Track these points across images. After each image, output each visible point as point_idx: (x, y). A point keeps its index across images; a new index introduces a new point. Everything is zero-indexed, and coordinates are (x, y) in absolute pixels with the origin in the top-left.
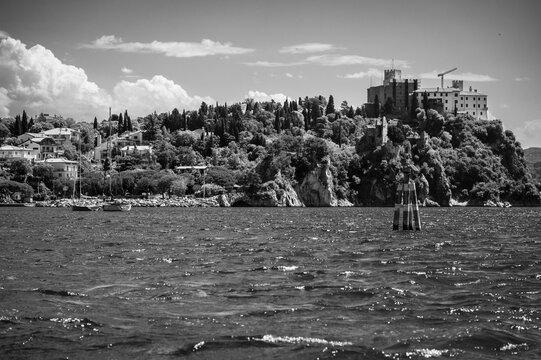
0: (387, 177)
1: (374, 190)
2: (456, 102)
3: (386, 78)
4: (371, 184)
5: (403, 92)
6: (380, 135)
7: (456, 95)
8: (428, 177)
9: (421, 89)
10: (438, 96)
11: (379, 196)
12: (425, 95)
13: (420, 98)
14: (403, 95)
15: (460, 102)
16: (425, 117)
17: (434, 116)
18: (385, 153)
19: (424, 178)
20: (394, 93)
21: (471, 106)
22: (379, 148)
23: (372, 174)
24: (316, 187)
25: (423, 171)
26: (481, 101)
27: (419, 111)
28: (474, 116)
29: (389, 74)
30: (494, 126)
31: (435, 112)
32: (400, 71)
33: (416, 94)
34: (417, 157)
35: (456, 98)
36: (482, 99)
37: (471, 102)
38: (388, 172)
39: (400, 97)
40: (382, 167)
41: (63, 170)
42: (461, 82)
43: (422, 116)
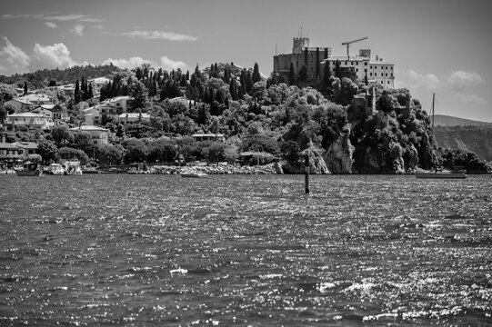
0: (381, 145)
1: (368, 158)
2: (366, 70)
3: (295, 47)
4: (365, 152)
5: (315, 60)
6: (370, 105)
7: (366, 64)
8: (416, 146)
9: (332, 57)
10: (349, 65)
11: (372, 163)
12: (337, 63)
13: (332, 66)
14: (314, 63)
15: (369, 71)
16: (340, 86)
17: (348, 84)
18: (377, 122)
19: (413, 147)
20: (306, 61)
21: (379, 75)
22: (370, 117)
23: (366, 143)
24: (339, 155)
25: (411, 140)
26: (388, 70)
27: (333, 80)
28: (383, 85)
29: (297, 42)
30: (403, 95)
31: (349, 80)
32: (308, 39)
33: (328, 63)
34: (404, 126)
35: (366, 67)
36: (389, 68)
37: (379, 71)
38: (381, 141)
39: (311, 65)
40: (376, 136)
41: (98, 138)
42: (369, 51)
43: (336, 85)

---

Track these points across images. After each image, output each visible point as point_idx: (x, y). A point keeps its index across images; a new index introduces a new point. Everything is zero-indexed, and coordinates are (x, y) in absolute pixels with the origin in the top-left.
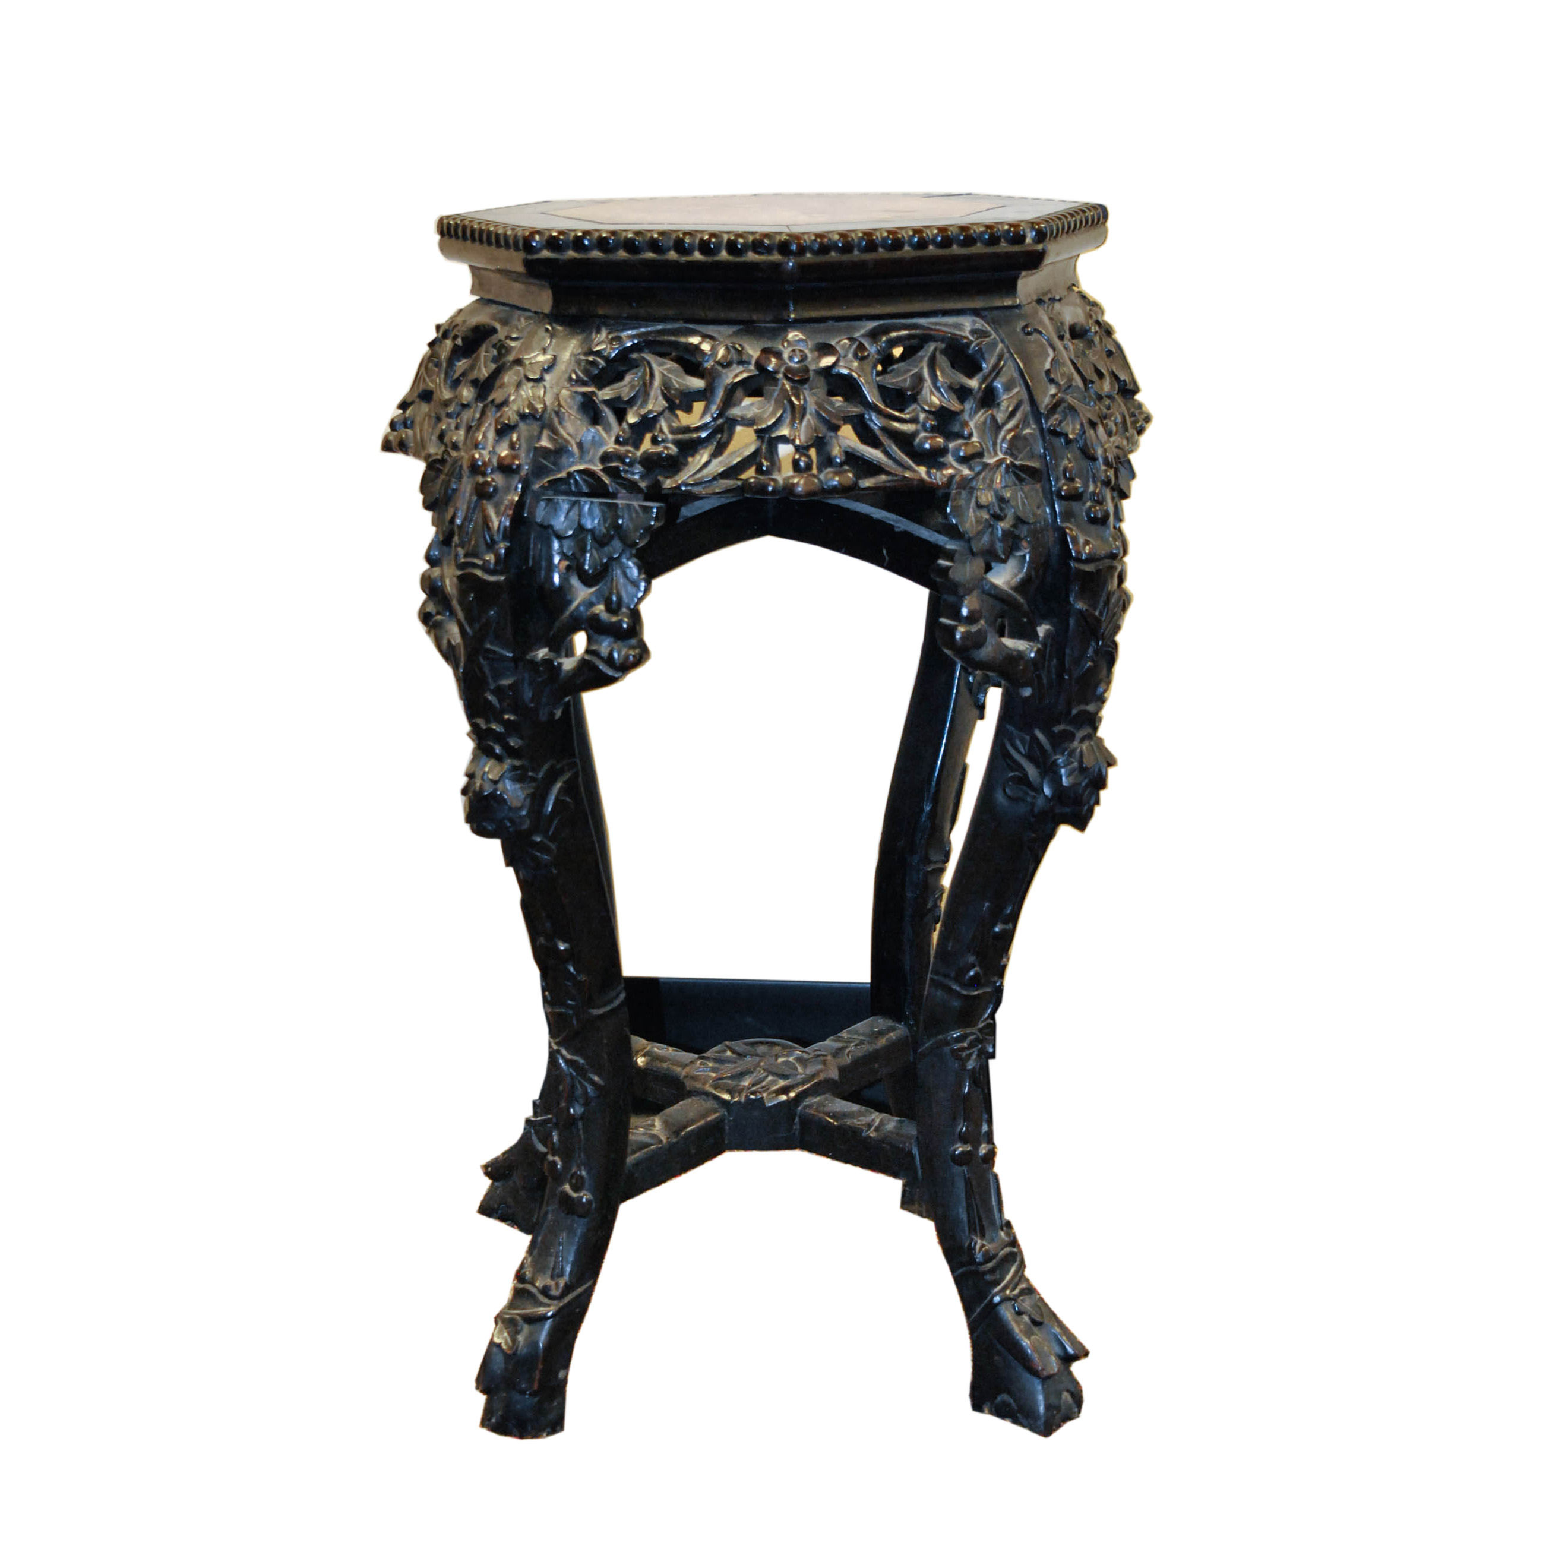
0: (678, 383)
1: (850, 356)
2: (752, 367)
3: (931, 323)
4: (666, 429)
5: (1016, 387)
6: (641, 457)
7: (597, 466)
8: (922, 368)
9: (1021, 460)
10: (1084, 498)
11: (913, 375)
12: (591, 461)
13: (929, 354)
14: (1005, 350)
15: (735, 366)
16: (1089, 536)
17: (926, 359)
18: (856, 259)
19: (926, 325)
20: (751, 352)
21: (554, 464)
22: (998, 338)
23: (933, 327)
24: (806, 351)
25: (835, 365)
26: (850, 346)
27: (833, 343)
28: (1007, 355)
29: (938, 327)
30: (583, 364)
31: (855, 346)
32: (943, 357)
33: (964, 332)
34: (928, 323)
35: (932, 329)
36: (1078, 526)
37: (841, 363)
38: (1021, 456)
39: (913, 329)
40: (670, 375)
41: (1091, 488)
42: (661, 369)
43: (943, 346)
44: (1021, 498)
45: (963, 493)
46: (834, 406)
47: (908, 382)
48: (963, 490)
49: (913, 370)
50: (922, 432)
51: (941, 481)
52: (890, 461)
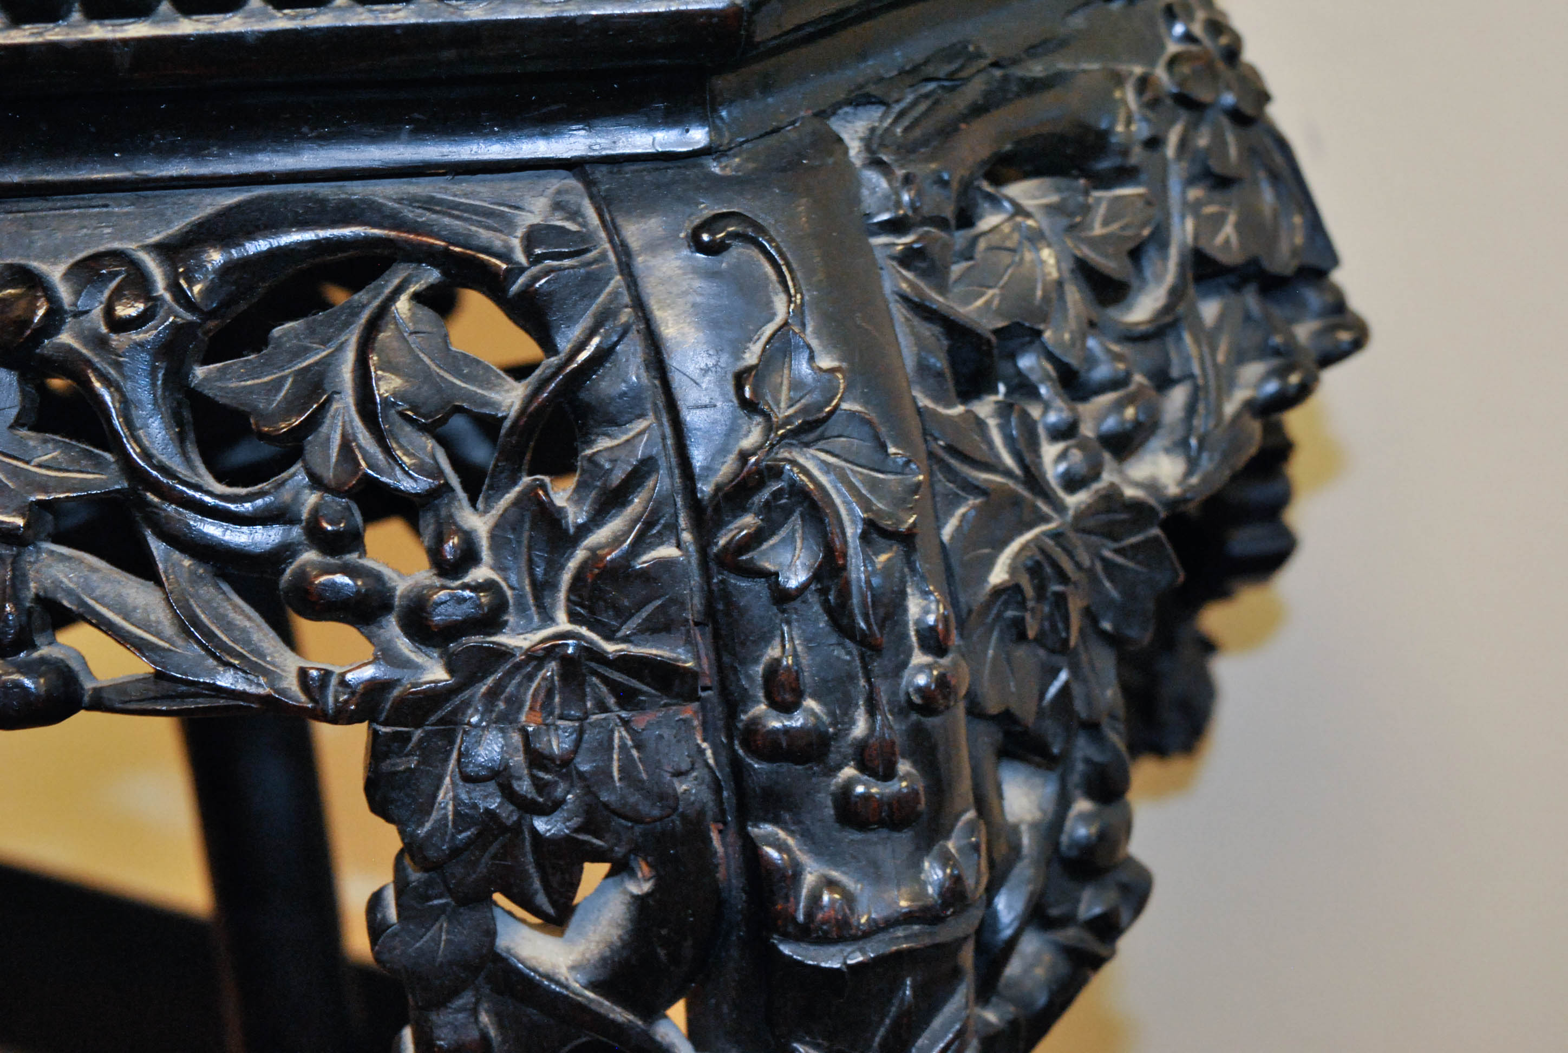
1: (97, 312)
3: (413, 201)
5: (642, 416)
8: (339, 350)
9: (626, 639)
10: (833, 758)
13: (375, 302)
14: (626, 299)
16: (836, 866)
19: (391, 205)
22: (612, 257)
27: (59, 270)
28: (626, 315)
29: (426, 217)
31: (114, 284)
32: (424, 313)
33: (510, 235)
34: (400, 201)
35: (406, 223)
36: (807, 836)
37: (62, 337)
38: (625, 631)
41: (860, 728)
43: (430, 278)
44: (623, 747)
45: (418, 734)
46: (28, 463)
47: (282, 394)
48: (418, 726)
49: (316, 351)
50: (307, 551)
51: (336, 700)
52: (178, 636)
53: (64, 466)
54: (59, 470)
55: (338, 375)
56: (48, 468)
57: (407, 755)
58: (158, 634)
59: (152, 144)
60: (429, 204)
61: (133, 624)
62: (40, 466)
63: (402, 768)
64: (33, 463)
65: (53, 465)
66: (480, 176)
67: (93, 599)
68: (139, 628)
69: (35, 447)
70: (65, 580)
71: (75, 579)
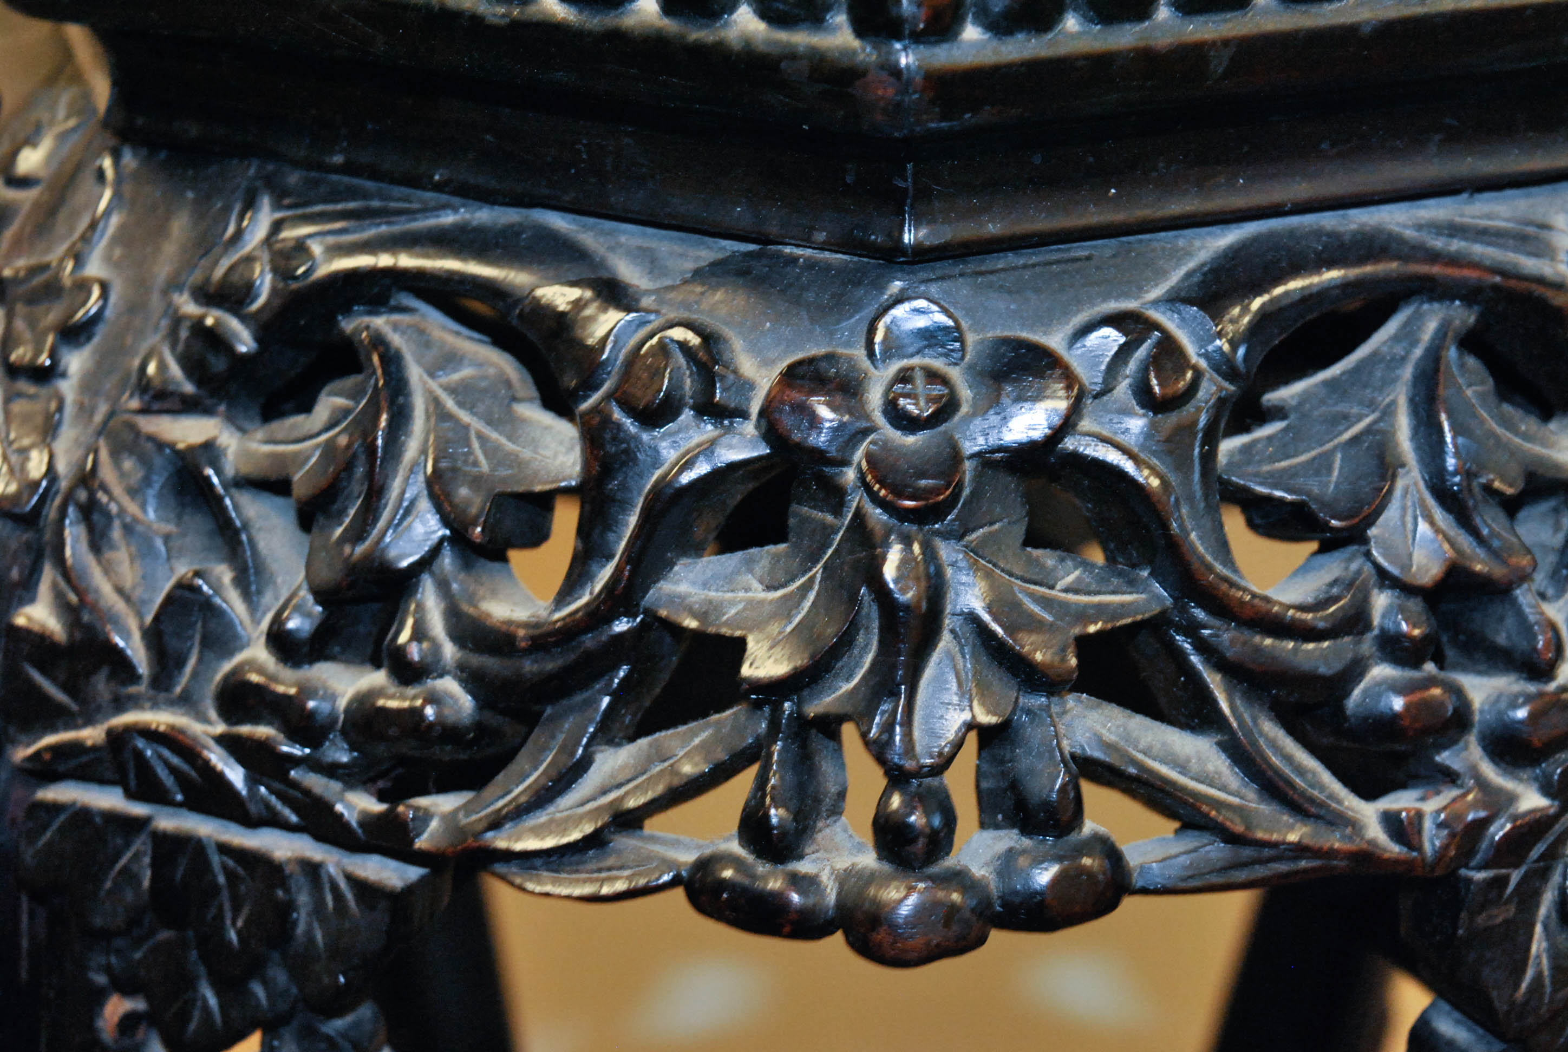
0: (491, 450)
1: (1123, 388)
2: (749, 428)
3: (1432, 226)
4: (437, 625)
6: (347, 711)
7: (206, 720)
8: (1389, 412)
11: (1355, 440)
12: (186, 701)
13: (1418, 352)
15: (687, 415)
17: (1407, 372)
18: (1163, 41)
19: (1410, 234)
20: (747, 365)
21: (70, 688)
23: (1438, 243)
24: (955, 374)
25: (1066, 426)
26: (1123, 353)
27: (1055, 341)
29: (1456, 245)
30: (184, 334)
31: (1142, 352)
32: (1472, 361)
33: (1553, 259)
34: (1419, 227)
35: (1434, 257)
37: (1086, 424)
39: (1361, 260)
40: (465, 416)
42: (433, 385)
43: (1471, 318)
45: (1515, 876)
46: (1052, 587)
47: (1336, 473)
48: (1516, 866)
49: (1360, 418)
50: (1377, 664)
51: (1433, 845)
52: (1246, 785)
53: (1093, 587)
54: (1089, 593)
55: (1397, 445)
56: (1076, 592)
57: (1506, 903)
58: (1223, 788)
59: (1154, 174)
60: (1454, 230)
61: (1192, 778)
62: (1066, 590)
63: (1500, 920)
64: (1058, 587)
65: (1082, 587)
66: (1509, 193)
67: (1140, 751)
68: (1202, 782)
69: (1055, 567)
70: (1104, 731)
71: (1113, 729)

- **Assigned task**:
Please give an exact copy of the lines above, beginning with the line containing "13: (929, 354)" and running through the line containing "34: (928, 323)", and of no other lines.

- **Task result**:
13: (929, 354)
14: (1005, 350)
15: (735, 366)
16: (1089, 536)
17: (926, 359)
18: (856, 259)
19: (926, 325)
20: (751, 352)
21: (554, 464)
22: (998, 338)
23: (933, 327)
24: (806, 351)
25: (835, 365)
26: (850, 346)
27: (833, 343)
28: (1007, 355)
29: (938, 327)
30: (583, 364)
31: (855, 346)
32: (943, 357)
33: (964, 332)
34: (928, 323)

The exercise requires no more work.